Der Regisseur Roman Polanski wird nach seiner Verhaftung in der Schweiz nicht bei Cologne Konferenz auftreten. Für den Freitagabend war dort ein Werkstattgespräch zwischen Polanski und dem eben erst mit dem Deutschen Fernsehpreis für die beste Dokumentation ausgezeichneten Medienwissenschaftler Lutz Hachmeister über Polanskis neuen Film "Ghost" vorgesehen. Selbst bei einer Haftentlassung dürfe Polanski vorerst die Schweiz nicht verlassen, teilte das Justizministerium der Schweiz der Cologne Conference mit.
Dem Verhalten der Schweizer Behörden könne "nur fassungslos und mit großen Bedauern" zusehen, sagte Hachmeister. Wie auch immer man die Affäre aus dem Jahr 1978 bewerte, sei es hinterhältig gewesen, Polanski erst nach Zürich fliegen zu lassen, um ihn dann festzunehmen. "Man hätte ihm auch vorher sagen können, dass er in der Schweiz nicht erwünscht ist", sagte Hachmeister.
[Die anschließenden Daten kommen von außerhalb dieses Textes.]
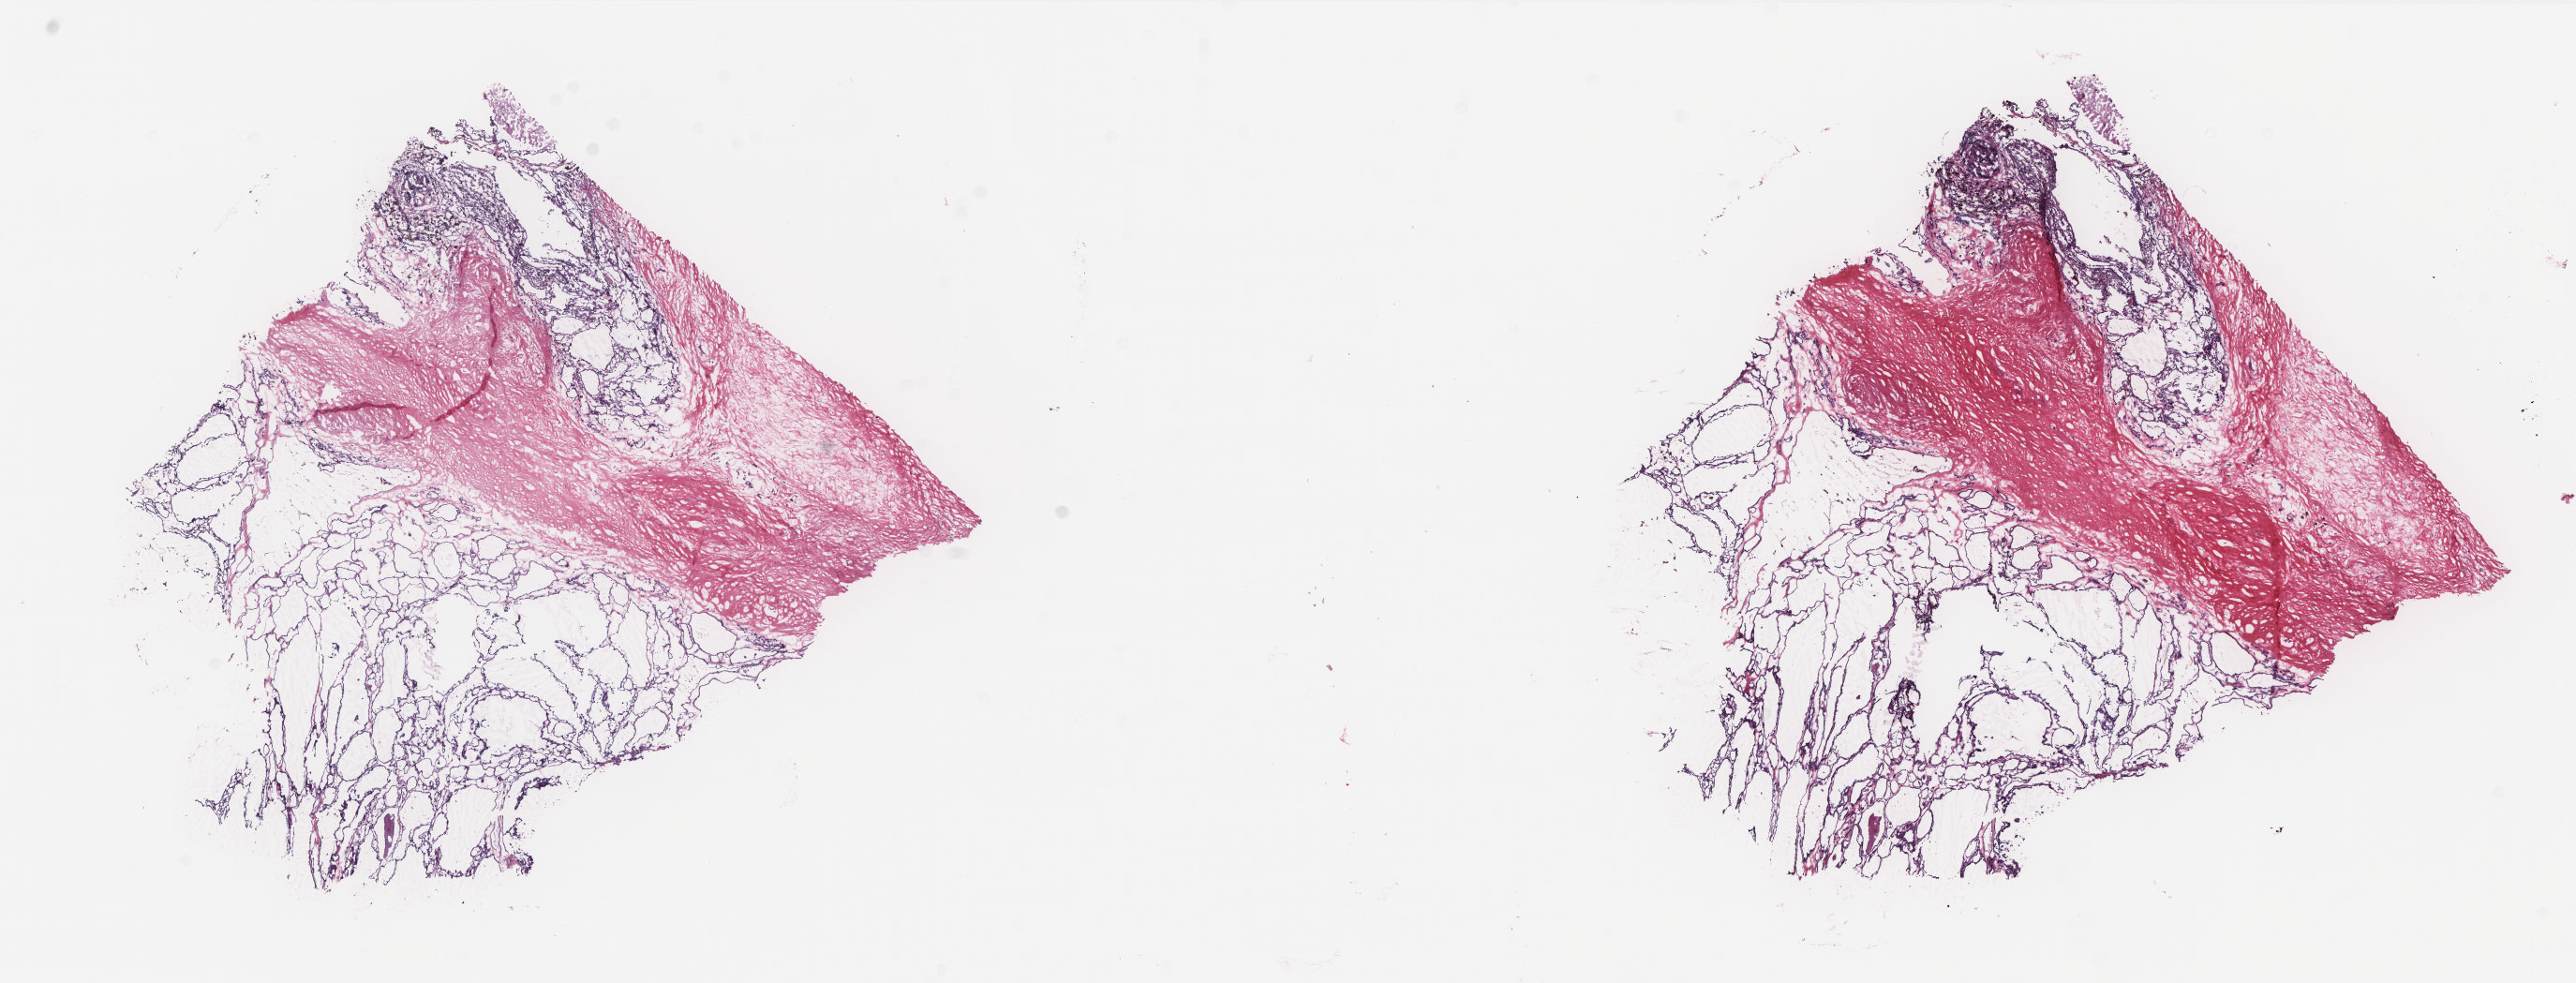
Hematoxylin and eosin (H&E) stained whole-slide image — low-resolution overview of the scanned area, about 22.0 x 8.4 mm. Frozen section. Sample: solid tissue normal (non-tumour tissue), thyroid. Female patient; age at initial diagnosis 72 years. Slide review estimates, as recorded: tumour cells 0%, tumour nuclei 0%, normal cells 70%, stromal cells 30%, necrosis 0%. Inflammatory infiltration, as recorded: lymphocyte infiltration 1%, monocyte infiltration 3%, neutrophil infiltration 0%.
This section: solid tissue normal (non-tumour) sample from the same patient. Patient diagnosis: Papillary adenocarcinoma, NOS (thyroid gland).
Mit diesem Fall habe sich die Schweiz "kulturpolitisch Zuständen wie im heutigen Iran" angenähert. Die Cologne Conference werde die Polanski-Retrospektive als "Hommage an einen der bedeutendsten Regisseure des Weltkinos" wie vorgesehen zeigen.
Beistand von Kollegen
Zahlreiche Kollegen Polanskis aus der Filmbranche äußerten unterdessen öffentlich ihre Unterstützung für den Regisseur. Die Außenminister aus Polen und Frankreich bereiteten einen gemeinsamen Brief an die US-Regierung vor. In ihm wollen sie US-Präsident Barack Obama bitten, die Anwendung des Begnadigungsrechts erwägen. Polanski besitzt die französische Staatsbürgerschaft und wuchs in Polen auf. Sollte er an die USA ausgeliefert werden, droht ihm in einem Verfahren wegen Vergewaltigung einer 13-Jährigen im Jahr 1977 eine mehrjährige Haftstrafe. Sein Mandant stelle absolut keine Gefahr für die öffentliche Ordnung dar, sagte der französische Anwalt Temime der Pariser Zeitung "Le Figaro".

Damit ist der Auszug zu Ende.